Character set designations [Was: HTML 2.0 comments (First of two) ]

Daniel W. Connolly (connolly@hal.com)
Wed, 23 Nov 94 16:41:51 EST

In message <199411232100.NAA09939@rock>, Terry Allen writes:
>
>> Because there
>is no agreement on the string names for code sets (ISO 8859-1
>may be called any of
>
> ISO8859-1
> iso88591
> Latin-1
> 8859-1
> ISO-8859-1
>
>or something else on individual systems), OSF created a registry
>
>
>This was unnecessary; ISO Latin 1 has a Formal Public Identifier:
> ISO 8879:1986//ENTITIES Added Latin 1//EN

That public identifier references as set of entity declarations for
Added Latin 1 characters. It specifies neither a MIME character set
nor an SGML character set:

The correct MIME character set designation is ISO-8859-1.

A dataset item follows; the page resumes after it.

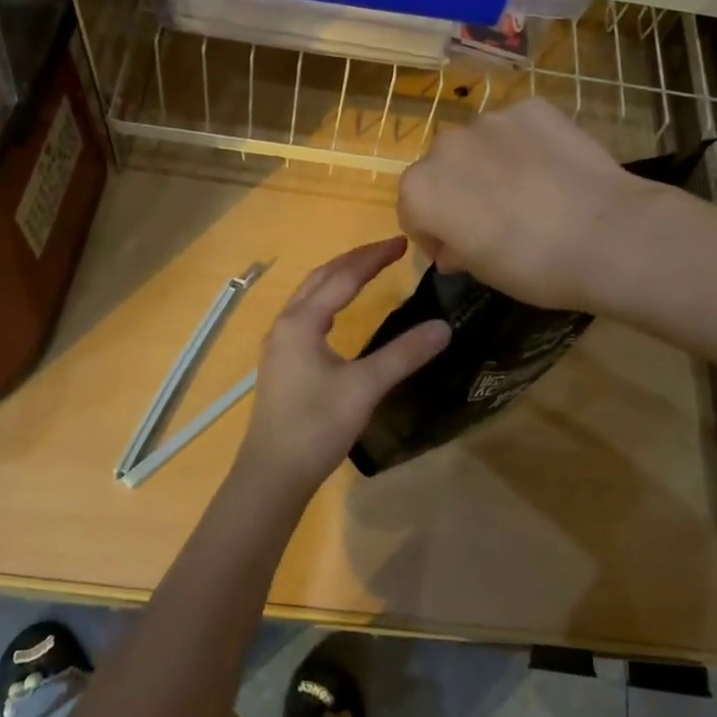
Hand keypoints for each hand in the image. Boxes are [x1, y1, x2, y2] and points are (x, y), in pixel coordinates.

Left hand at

>From the MIME RFC, RFC1521, section 7.1.1:

This RFC specifies the definition of the charset parameter for the
purposes of MIME to be a unique mapping of a byte stream to glyphs, a
mapping which does not require external profiling information.

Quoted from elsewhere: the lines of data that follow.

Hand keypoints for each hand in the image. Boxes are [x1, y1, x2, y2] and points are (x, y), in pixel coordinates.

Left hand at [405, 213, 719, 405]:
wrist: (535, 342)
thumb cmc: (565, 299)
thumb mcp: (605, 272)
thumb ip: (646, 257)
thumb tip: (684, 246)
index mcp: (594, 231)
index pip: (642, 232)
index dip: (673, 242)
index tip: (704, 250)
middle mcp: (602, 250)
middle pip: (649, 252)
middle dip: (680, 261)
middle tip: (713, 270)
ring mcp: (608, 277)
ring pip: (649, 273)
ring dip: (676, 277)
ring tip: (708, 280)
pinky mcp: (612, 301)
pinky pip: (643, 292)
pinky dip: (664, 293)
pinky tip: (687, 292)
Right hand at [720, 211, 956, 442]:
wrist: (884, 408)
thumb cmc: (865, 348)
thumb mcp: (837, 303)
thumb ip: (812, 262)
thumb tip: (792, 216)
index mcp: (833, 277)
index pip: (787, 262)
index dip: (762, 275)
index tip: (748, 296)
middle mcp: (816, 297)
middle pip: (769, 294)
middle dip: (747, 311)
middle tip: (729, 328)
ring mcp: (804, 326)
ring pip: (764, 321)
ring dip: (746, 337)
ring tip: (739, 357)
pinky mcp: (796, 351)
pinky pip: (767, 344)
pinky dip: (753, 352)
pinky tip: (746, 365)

An initial list of predefined character set names can be found at the
end of this section. Additional character sets may be registered
with IANA, although the standardization of their use requires the
usual IESG [RFC-1340] review and approval. ...

The defined charset values are:

US-ASCII -- as defined in [US-ASCII].

ISO-8859-X -- where "X" is to be replaced, as necessary, for the
parts of ISO-8859 [ISO-8859]. Note that the ISO 646
character sets have deliberately been omitted in favor of
their 8859 replacements, which are the designated character
sets for Internet mail. As of the publication of this
document, the legitimate values for "X" are the digits 1
through 9.

The SGML character set is given in the SGML declaration for HTML:

CHARSET
BASESET "ISO 646:1983//CHARSET
International Reference Version (IRV)//ESC 2/5 4/0"
DESCSET 0 9 UNUSED
9 2 9
11 2 UNUSED
13 1 13
14 18 UNUSED
32 95 32
127 1 UNUSED
BASESET "ISO Registration Number 100//CHARSET
ECMA-94 Right Part of Latin Alphabet Nr. 1//ESC 2/13 4/1"
DESCSET 128 32 UNUSED
160 96 32

Actually, sgmls-1.1.91 on my linux box at home reported some errors
with that character set designation. I seem to recall some mail from
somebody that addressed this issue, but I have looked for it recently,
and I can't find it. If an SMGL priest would kindly give me the
correct spelling, I'd be most greatful.

Dan